Deán de San Patricio, en Dublín, Jonathan Swift (1667-1745) publicó esta cuádruple fábula en 1726. Desde entonces, sobretodo merced al universal éxito en el ámbito de la literatura infantil de su primera parte, y más concretamente del viaje a Liliput (sólo una fracción de las aventuras y países que inventara este libro), se ha convertido en un clásico de amplísima circulación y en título imprescindible de la sátira social y política, género que también Swift puso en práctica, magistralmente, en obras como Historia de una bañera (1704) o Modesta propuesta para impedir que los hijos de los pobres sean una carga para sus padres (1729). Típico en él, el autor pone aquí en boca de otros (el libro se publicó anónimamente) opiniones propias y ajenas (los desvaríos y actitudes que tan aceradamente ridiculiza: intrigas palaciegas, degeneración de las costumbres, la hipocresía?). Pronto vemos que bajo la capa de lo divertido laten más graves acentos, tanto más sombríos conforme avanza la acción.

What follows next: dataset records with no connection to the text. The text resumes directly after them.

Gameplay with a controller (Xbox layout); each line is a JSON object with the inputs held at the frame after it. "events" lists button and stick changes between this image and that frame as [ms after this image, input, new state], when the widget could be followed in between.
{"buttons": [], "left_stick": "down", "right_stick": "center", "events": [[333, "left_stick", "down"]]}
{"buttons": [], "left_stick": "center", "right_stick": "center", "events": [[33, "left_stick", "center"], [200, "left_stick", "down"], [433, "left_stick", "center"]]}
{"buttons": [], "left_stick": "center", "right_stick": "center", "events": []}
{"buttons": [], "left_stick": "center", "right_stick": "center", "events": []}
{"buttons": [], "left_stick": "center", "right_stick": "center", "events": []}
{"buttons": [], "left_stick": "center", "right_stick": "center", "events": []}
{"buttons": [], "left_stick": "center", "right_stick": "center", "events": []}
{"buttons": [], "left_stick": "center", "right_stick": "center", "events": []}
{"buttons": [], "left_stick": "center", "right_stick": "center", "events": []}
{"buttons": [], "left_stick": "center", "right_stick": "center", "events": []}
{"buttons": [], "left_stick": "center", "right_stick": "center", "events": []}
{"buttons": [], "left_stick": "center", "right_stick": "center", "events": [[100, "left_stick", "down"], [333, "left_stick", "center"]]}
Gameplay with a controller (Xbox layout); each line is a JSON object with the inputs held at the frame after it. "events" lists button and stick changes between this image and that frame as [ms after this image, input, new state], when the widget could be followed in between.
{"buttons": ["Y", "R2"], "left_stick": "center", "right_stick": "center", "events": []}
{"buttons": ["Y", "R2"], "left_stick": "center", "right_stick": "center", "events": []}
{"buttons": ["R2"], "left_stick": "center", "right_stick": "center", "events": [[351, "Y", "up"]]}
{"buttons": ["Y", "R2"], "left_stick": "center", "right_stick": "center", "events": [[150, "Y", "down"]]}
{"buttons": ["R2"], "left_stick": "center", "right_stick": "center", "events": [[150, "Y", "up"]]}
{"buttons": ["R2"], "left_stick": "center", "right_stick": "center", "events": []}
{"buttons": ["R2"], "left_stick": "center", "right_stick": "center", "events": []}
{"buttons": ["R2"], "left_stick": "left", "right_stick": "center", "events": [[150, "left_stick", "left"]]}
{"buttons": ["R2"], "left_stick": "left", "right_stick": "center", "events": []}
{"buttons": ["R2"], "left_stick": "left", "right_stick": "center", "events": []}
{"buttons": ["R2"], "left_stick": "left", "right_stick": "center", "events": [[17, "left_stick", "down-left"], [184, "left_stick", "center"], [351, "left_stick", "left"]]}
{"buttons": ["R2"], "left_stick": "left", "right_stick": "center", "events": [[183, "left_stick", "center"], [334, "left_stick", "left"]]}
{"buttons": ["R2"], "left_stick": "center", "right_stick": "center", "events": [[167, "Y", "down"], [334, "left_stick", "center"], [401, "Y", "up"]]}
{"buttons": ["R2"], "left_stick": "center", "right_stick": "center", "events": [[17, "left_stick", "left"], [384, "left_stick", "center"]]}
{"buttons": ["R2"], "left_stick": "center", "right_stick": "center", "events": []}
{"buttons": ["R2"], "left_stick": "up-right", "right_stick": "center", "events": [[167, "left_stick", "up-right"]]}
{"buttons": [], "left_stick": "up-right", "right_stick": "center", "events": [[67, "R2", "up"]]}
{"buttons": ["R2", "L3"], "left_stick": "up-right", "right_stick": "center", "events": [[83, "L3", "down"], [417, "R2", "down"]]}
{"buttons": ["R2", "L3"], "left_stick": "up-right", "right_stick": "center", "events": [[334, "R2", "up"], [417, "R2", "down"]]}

No se puede entender esta obra sin el precedente de crónicas de viajeros y descubridores, en época en que Inglaterra era due-ña de los mares. Pero como ha señalado Paul Muldoon, Los viajes de Gulliver ha de ser leído, también, a la luz de las antiguas narraciones irlandesas conocidas como immrama, esos relatos de navegaciones extraordinarias de los que El viaje de Bran (Brendan o nuestro San Barandán) o La travesía de Máel Dúin (que adaptara Tennyson) son exponentes.
En otras ediciones, la censura o una pudorosa mano eliminaron los episodios más escatológicos de la trama. Esta nueva traducción de Antonio Rivero Taravillo mantiene, en estilo y espíritu, la gracia, el candor y la picardía del original.